Quantum entanglement of multipartite systems is important both from the fundamental point of view (EPR paradox, nonlocality and related arguments) and from the applicative point of view (quantum computation and information processing). It plays an important role in microscopic physical systems like atoms, microcavities, nanostructures, superconducting qubits, quantum dots, photons, which can be elementary building blocks of quantum-enhanced technologies.
Our research activity covers in particular the following topics [see publications for details] : i) Quantum state engineering and measurement of non-classical field states in cavity QED and applications to quantum information processing. ii) Generation, measurement and dynamics of entanglement in spatially separated systems, considering also the interaction with the environment. This part also concerns the dynamics of nonlocal quantum correlations between space-like separated systems, exploiting suitable Bell inequalities. Different quantum and classical environments are considered. An important research line regarding entanglement dynamics is the condition where the environment is classical, where we have supplied contributions about the interpretation of peculiar time behaviors.
|
iii) Dynamics and characterization of quantum memory (non-Markovianity), quantum coherence and correlations other than entanglement in composite quantum systems under different environmental conditions.

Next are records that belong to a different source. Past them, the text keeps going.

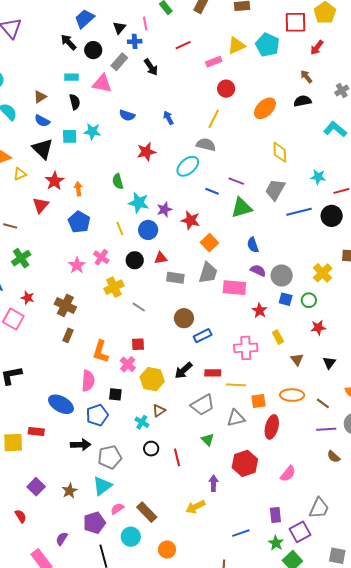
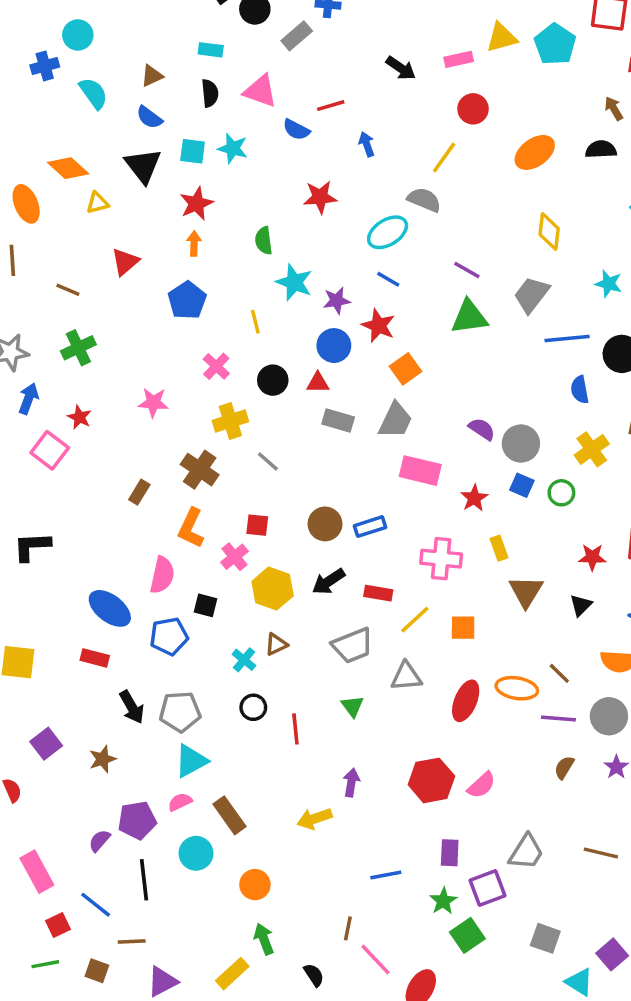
red line: (183, 45) -> (331, 106), moved
black arrow: (151, 67) -> (401, 68), moved, turned -30
pink triangle: (102, 83) -> (260, 91), moved
red star: (54, 181) -> (196, 204), moved
blue line: (212, 191) -> (388, 279), moved
blue circle: (148, 230) -> (334, 346), moved
blue semicircle: (253, 245) -> (580, 390), moved
pink star: (77, 265) -> (153, 403), moved, turned 30
pink rectangle: (234, 288) -> (420, 471), moved
brown cross: (65, 305) -> (200, 470), moved
brown circle: (184, 318) -> (325, 524), moved
red star: (318, 328) -> (592, 557), moved
brown triangle: (297, 359) -> (526, 591), size x1.5
yellow line: (236, 385) -> (415, 620), turned -54
orange ellipse: (292, 395) -> (517, 688), moved
orange square: (258, 401) -> (463, 628), moved
red rectangle: (36, 431) -> (95, 658), moved
black arrow: (81, 445) -> (132, 707), moved, turned 54
brown semicircle: (334, 457) -> (564, 767), turned 72
red hexagon: (245, 463) -> (431, 780), moved
cyan triangle: (102, 486) -> (191, 761), moved
purple semicircle: (62, 539) -> (99, 841), moved

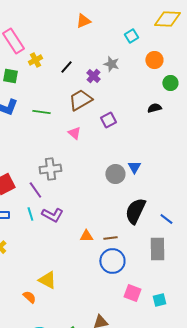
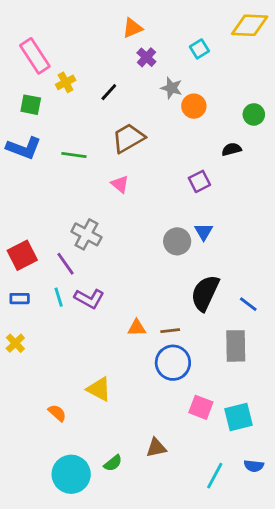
orange circle: (154, 60) -> (194, 106), moved
purple cross: (93, 76) -> (146, 57), moved
purple square: (108, 120) -> (199, 181), moved
gray cross: (50, 169) -> (86, 234), turned 35
yellow triangle: (47, 280) -> (99, 389), moved
cyan square: (159, 300) -> (238, 417), size x1.5

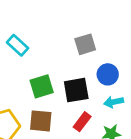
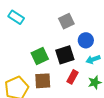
cyan rectangle: (18, 45) -> (16, 17), moved

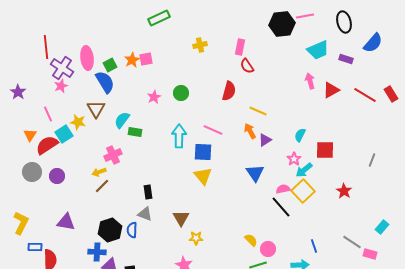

iv) Description of systems of identical particles and their quantum entanglement. We have proposed a new non-standard approach to treat indistinguishable particles which allows us to assess the entanglement properties contained in such systems. This line of research aims at settling a long-standing debate on what entanglement of identical particles is and whether it can be exploited for quantum information processing.
v) We study applications to solid-state physics (with Josephson qubits and quantum dots), nuclear magnetic resonance (with nuclear spins) and quantum optics, with traveling photons. We analyze the feasibility of our studies and propose experiments, in collaboration with national and international laboratories, taking into account the current state-of-art of the experimental technologies.